Task details: The reply must contain exactly the lines below from the one with "microscopy captured an" down to the one with "photomicrograph shows normal", both included, and nothing more; please omit the pictures.

Available data:
◆ ◆ ◆ ◆

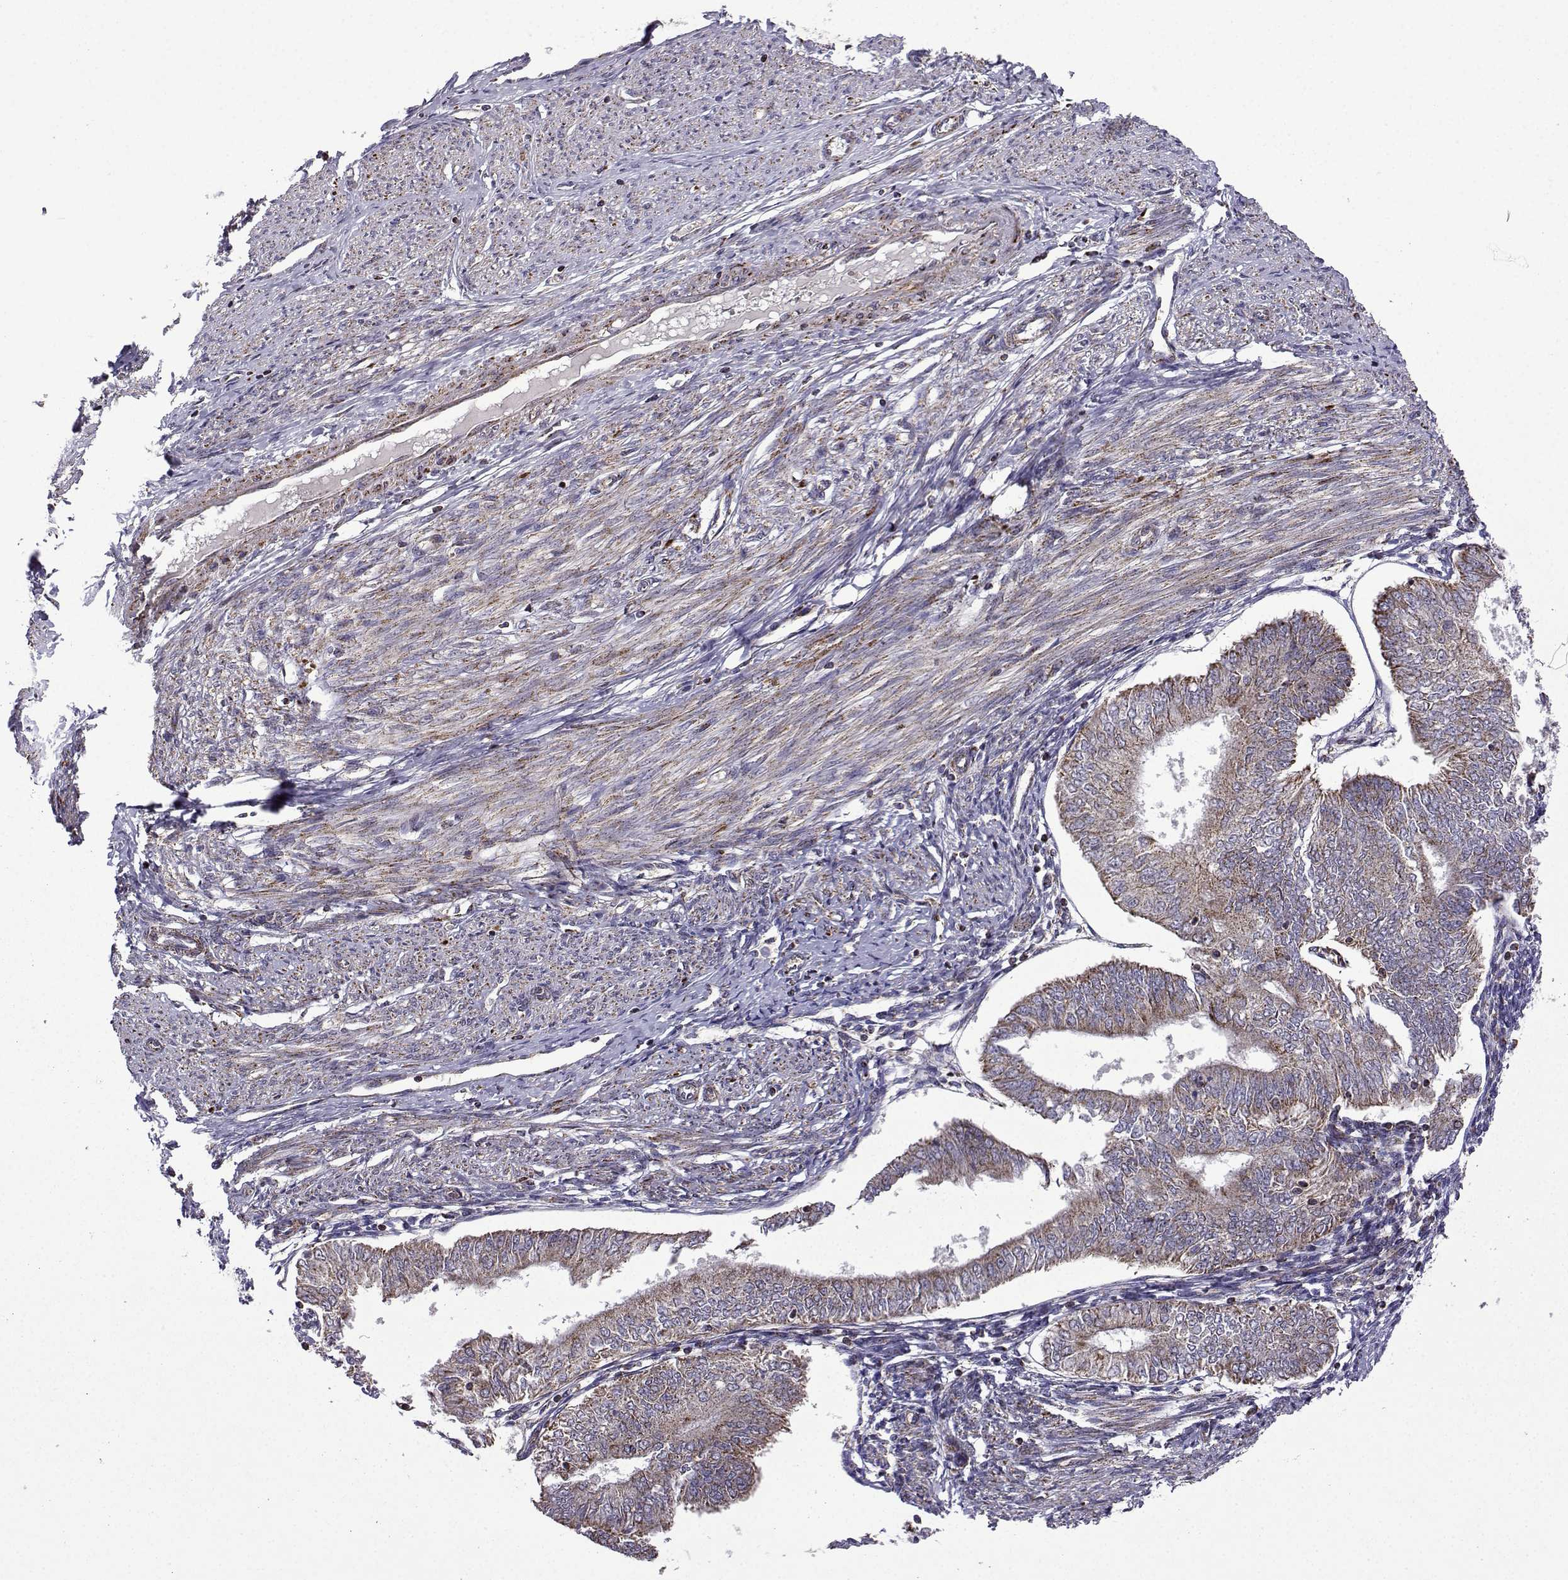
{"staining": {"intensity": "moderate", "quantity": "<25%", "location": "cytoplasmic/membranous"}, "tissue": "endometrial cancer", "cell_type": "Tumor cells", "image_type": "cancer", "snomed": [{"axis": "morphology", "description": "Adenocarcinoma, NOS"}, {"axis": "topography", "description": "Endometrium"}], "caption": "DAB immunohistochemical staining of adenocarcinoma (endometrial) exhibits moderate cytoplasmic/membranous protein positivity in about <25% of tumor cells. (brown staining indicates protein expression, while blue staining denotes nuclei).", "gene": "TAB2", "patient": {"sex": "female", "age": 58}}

◆ ◆ ◆ ◆

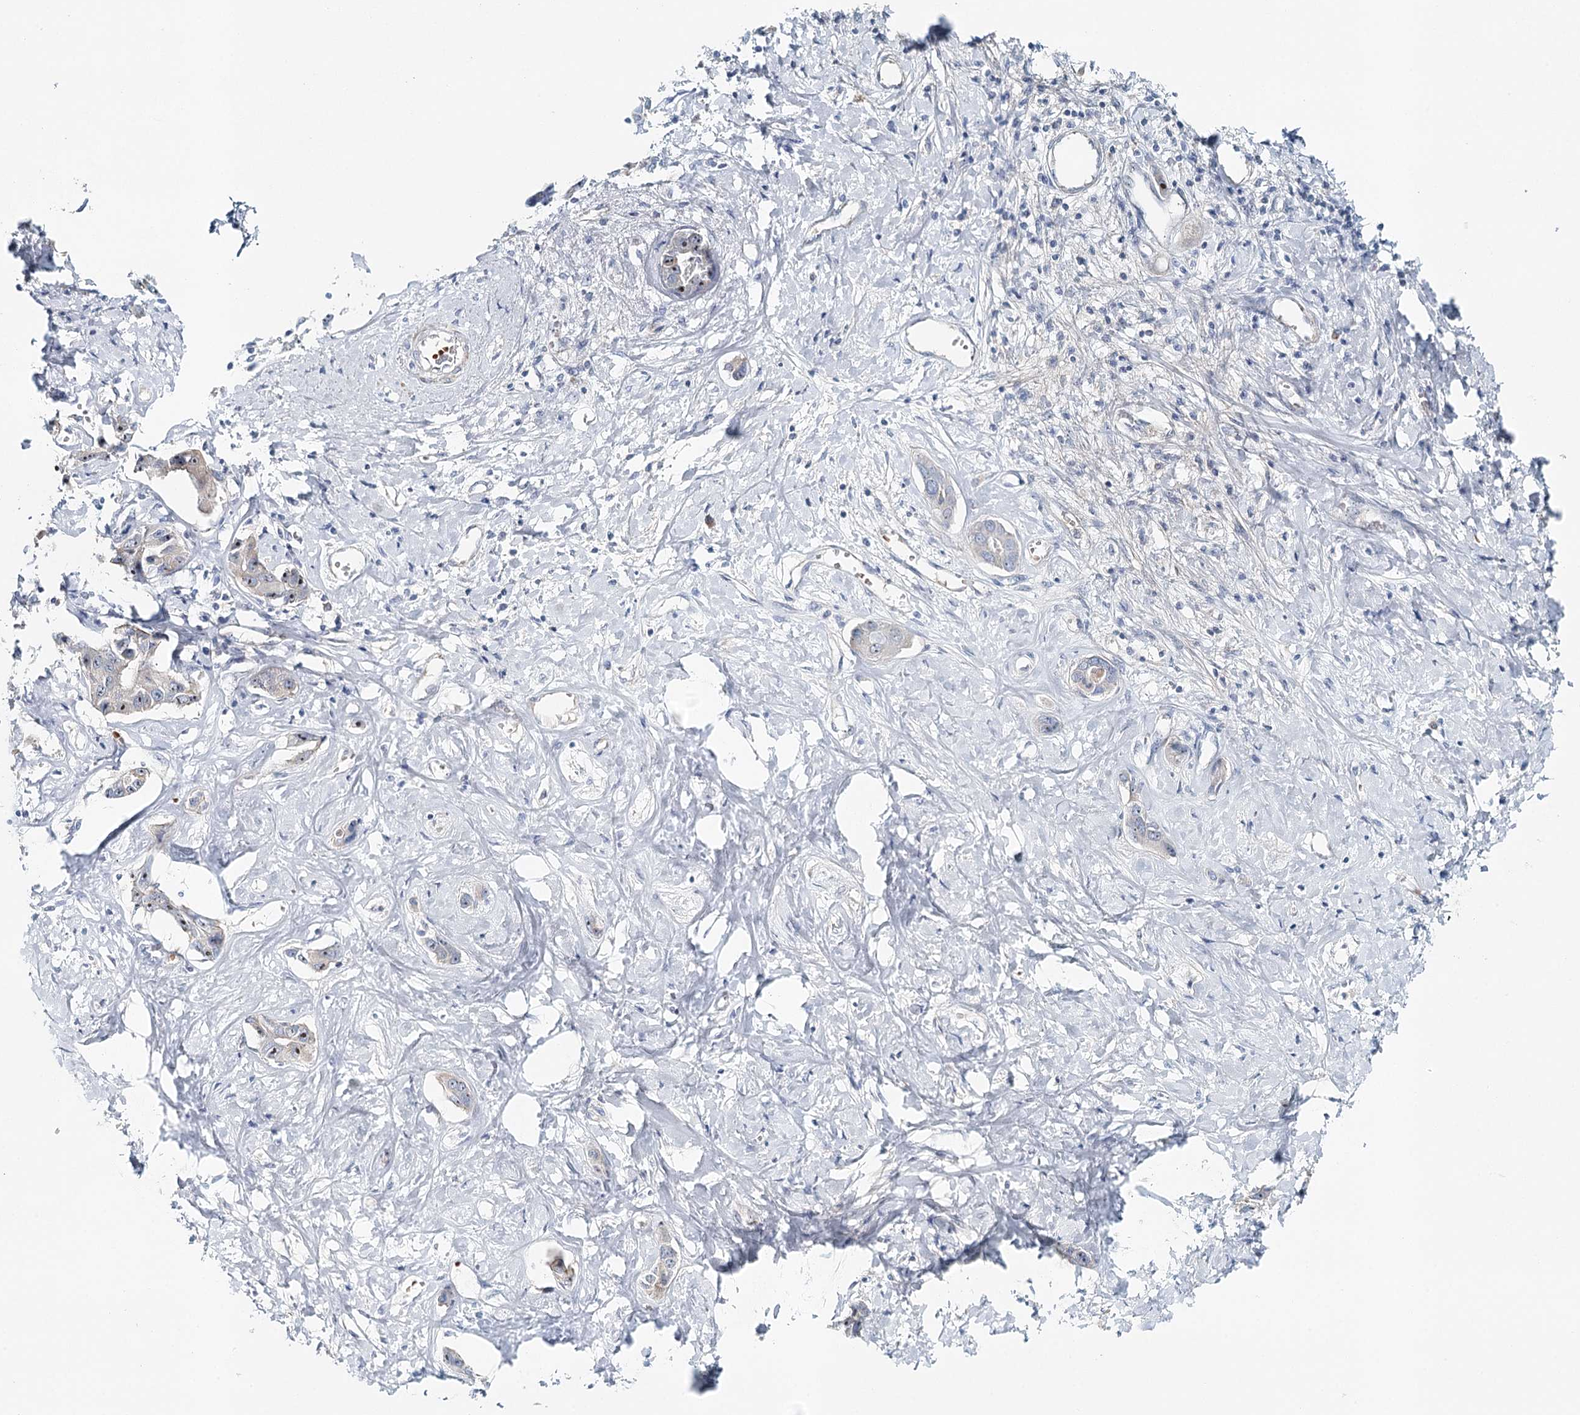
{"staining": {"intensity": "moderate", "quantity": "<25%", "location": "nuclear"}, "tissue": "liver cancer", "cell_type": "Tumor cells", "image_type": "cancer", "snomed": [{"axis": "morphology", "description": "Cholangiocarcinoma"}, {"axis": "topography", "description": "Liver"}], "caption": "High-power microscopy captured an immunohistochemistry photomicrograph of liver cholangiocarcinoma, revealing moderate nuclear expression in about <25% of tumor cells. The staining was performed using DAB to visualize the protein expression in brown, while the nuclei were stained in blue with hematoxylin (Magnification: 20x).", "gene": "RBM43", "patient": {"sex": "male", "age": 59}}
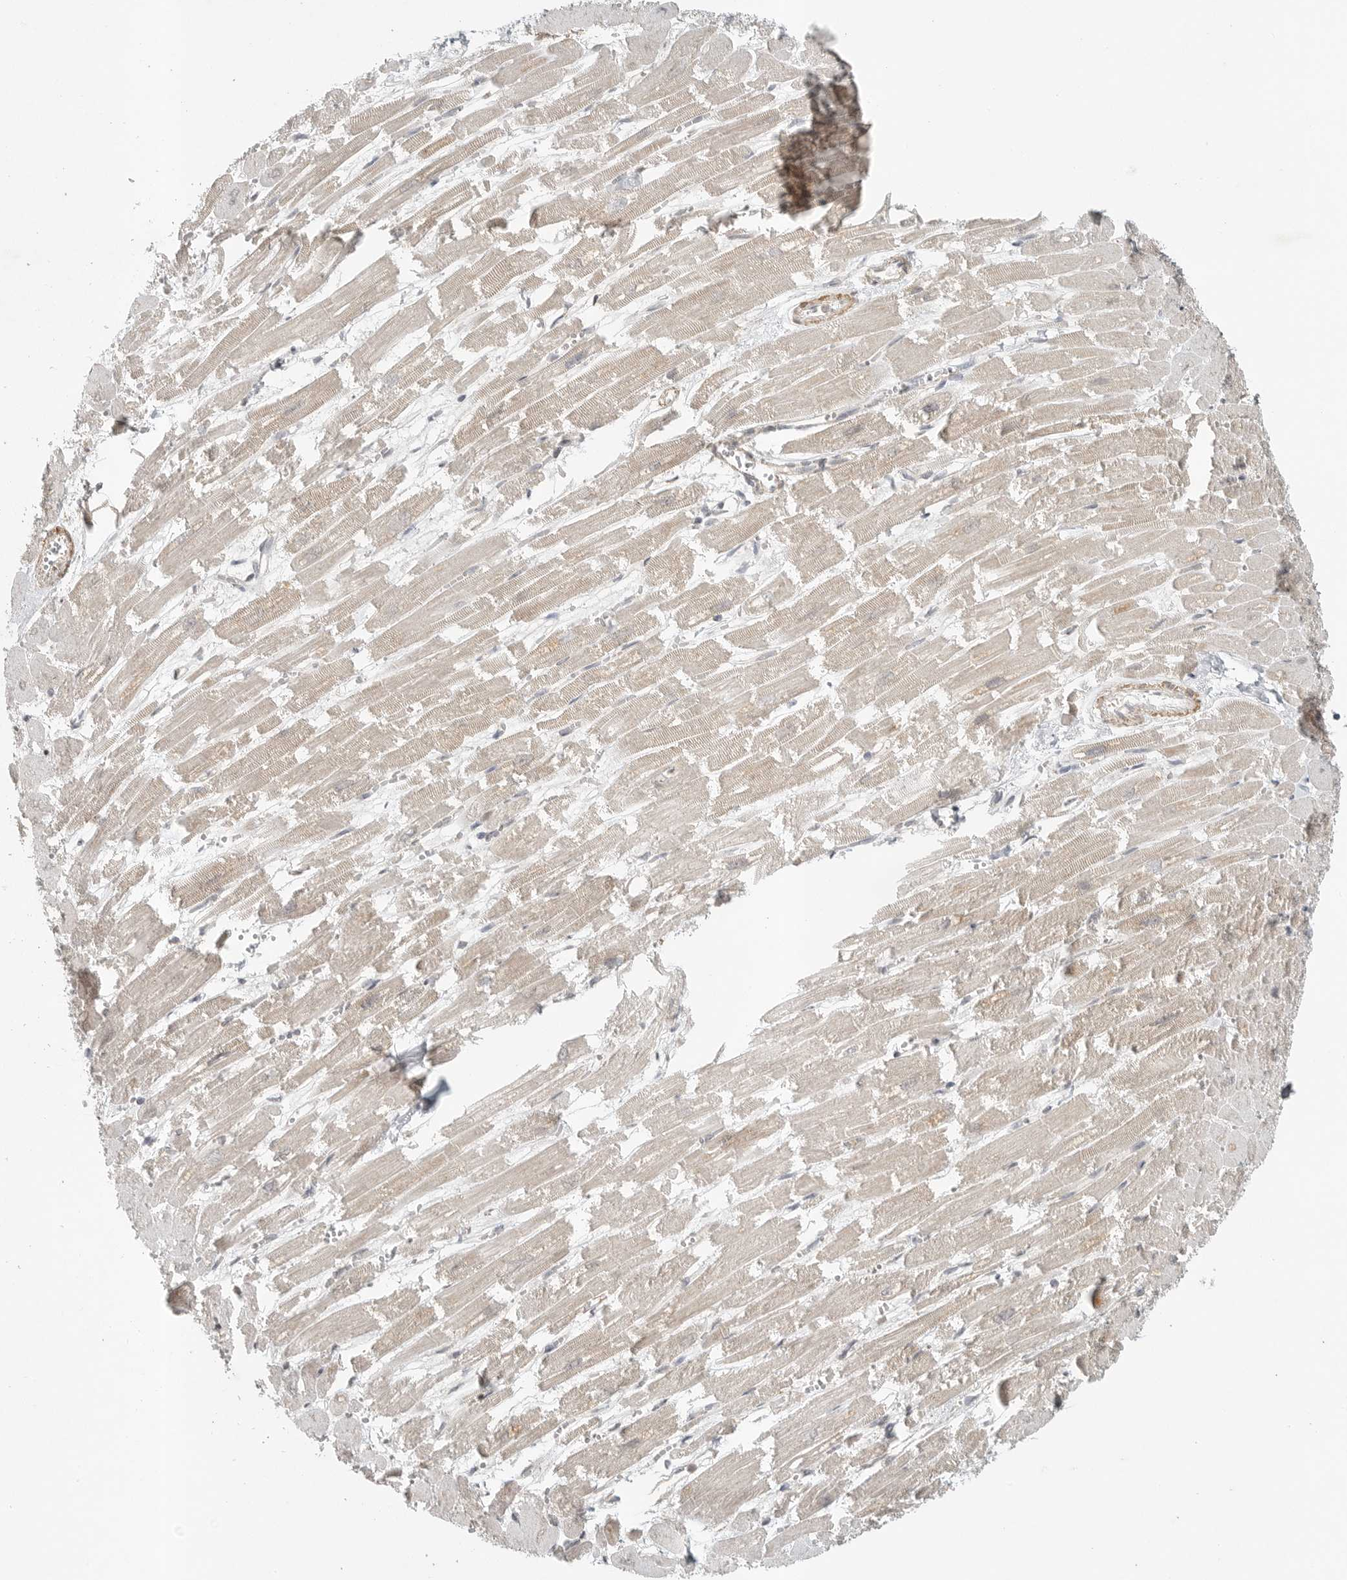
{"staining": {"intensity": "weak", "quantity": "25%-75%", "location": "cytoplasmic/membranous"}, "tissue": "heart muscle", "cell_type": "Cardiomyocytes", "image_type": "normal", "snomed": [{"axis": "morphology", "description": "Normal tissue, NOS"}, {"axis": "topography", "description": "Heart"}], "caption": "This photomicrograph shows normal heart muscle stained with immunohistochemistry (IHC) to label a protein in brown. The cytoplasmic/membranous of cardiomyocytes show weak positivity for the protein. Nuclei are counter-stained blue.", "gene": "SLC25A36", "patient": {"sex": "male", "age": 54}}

◆ ◆ ◆ ◆

Completed exercise:
{"staining": {"intensity": "moderate", "quantity": "<25%", "location": "nuclear"}, "tissue": "liver cancer", "cell_type": "Tumor cells", "image_type": "cancer", "snomed": [{"axis": "morphology", "description": "Cholangiocarcinoma"}, {"axis": "topography", "description": "Liver"}], "caption": "High-power microscopy captured an immunohistochemistry photomicrograph of liver cholangiocarcinoma, revealing moderate nuclear expression in about <25% of tumor cells. The staining was performed using DAB to visualize the protein expression in brown, while the nuclei were stained in blue with hematoxylin (Magnification: 20x).", "gene": "RBM43", "patient": {"sex": "male", "age": 59}}
{"staining": {"intensity": "weak", "quantity": "25%-75%", "location": "cytoplasmic/membranous"}, "tissue": "heart muscle", "cell_type": "Cardiomyocytes", "image_type": "normal", "snomed": [{"axis": "morphology", "description": "Normal tissue, NOS"}, {"axis": "topography", "description": "Heart"}], "caption": "This photomicrograph shows normal heart muscle stained with immunohistochemistry (IHC) to label a protein in brown. The cytoplasmic/membranous of cardiomyocytes show weak positivity for the protein. Nuclei are counter-stained blue.", "gene": "SLC25A36", "patient": {"sex": "male", "age": 54}}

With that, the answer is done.